Rridley7 commented 2 years ago

Genome file is attached, thanks! S10_4d3374_mtb_idb_t.15.fa.zip

Proelmocan23 commented 1 year ago

Hi,

I am having a difficult time understanding the output of the circular genome. Is there a legend or manual I may read up on to understand what is being plotted?

Although not visualized here, but what does the third circle mean when you run the COG command? I understand that the extra features are features not present in forward or reverse strand. How is this possible?

GCF_000020025 1_ASM2002v1_genomic

oschwengers commented 1 year ago

@Rridley7 The cause for this is the default value (200) of the Circos max_ideograms setting preventing it from creating too-crowded figures. Therefore, it fails on genomes having more than 200 contigs.
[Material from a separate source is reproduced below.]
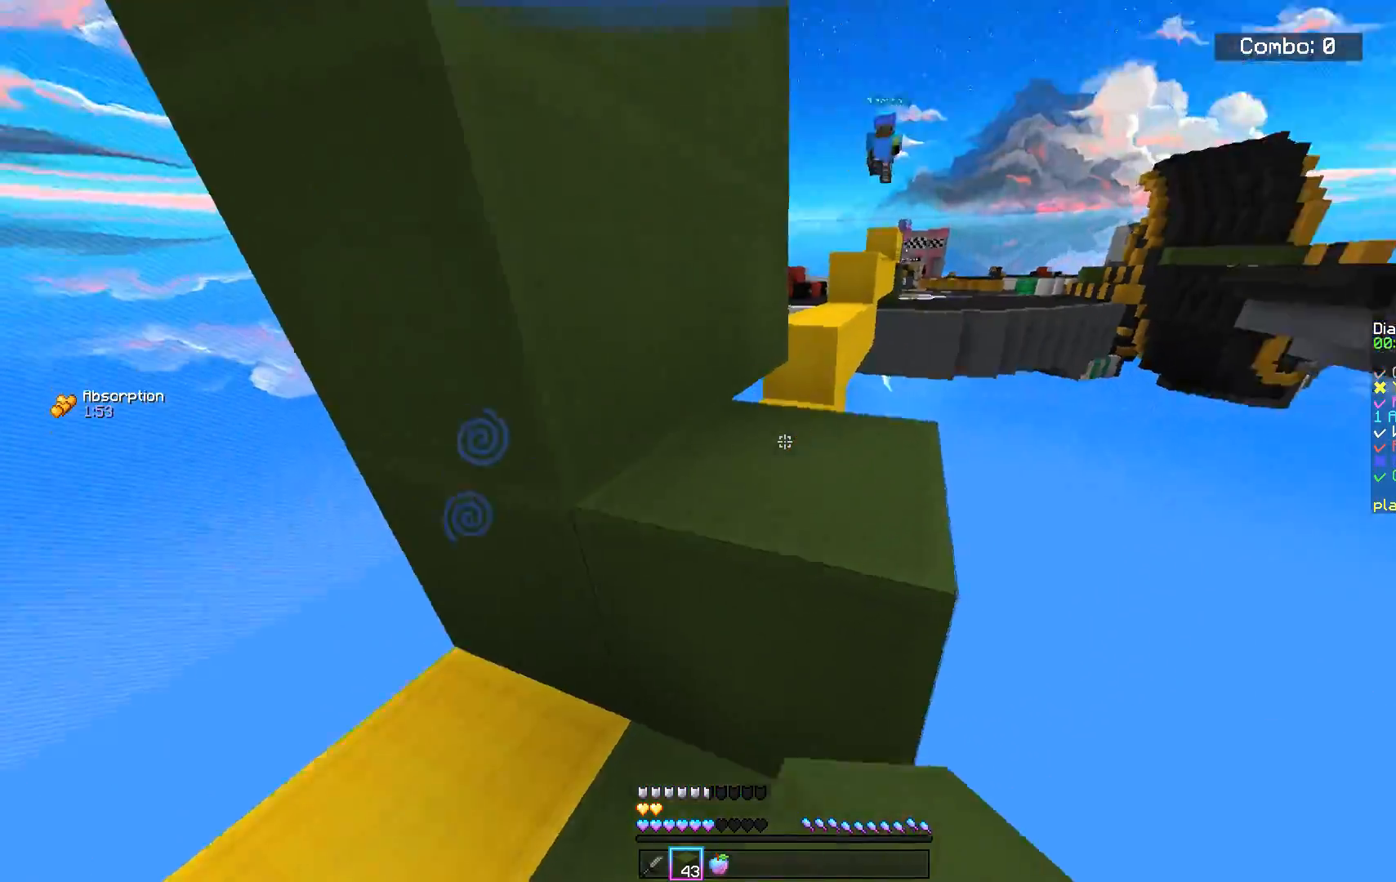
{"keys": ["w"], "mouse": [], "events": [[17, "mouse_right", "up"], [100, "w", "down"], [250, "space", "down"], [417, "space", "up"]]}
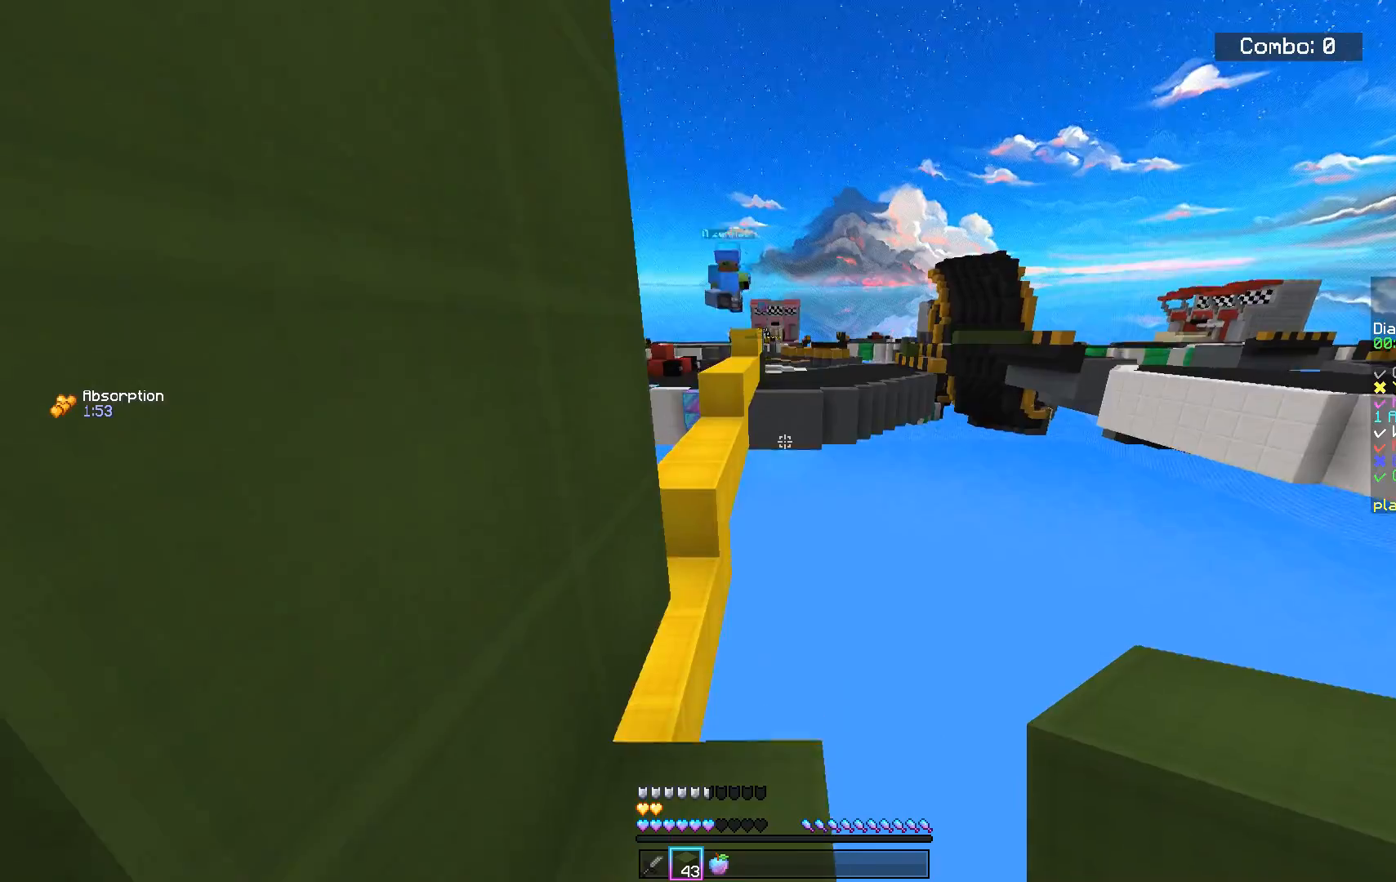
{"keys": ["a", "space", "w"], "mouse": [], "events": [[317, "space", "down"], [450, "a", "down"]]}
Unfortunately, I wasn't aware of this, since I only tested it on complete and "better" draft genomes. For now, please use the --skip-plot option to skip this step. I'll come up with a solution and patch version soon.

oschwengers commented 1 year ago

@Proelmocan23 Fair point! I'll add a more-elaborated description to the readme, soon. Currently, there are two types of genome plots called featureand cog:

Feature: All features are plotted on the two outer rings which represent the forward and reverse strand: coding genes grey, non-coding features in color. The green/red circle represents the GC content per sliding window over the entire sequence(s) with green and red representing GC above and below average, respectively. The yellow/blue most inner circle represents the GC skew - a common plot providing some hints on the replicon replication bubble and hence, on the completeness and correctness of the assembly. On a complete bacterial genome, you normally see two inflection points at the origin of replication and the opposite point on the chromosome -> Wikipedia

COG: All protein-coding genes (CDS) are colored due to COG functional categories. To better distinguish the colored non-coding genes, they are plotted on an additional distinct inner ring. GC content and GC skew follow as described above.

oschwengers commented 1 year ago

I've added a plot description to the readme. Since all requests/issues are handled, I'll close this issue.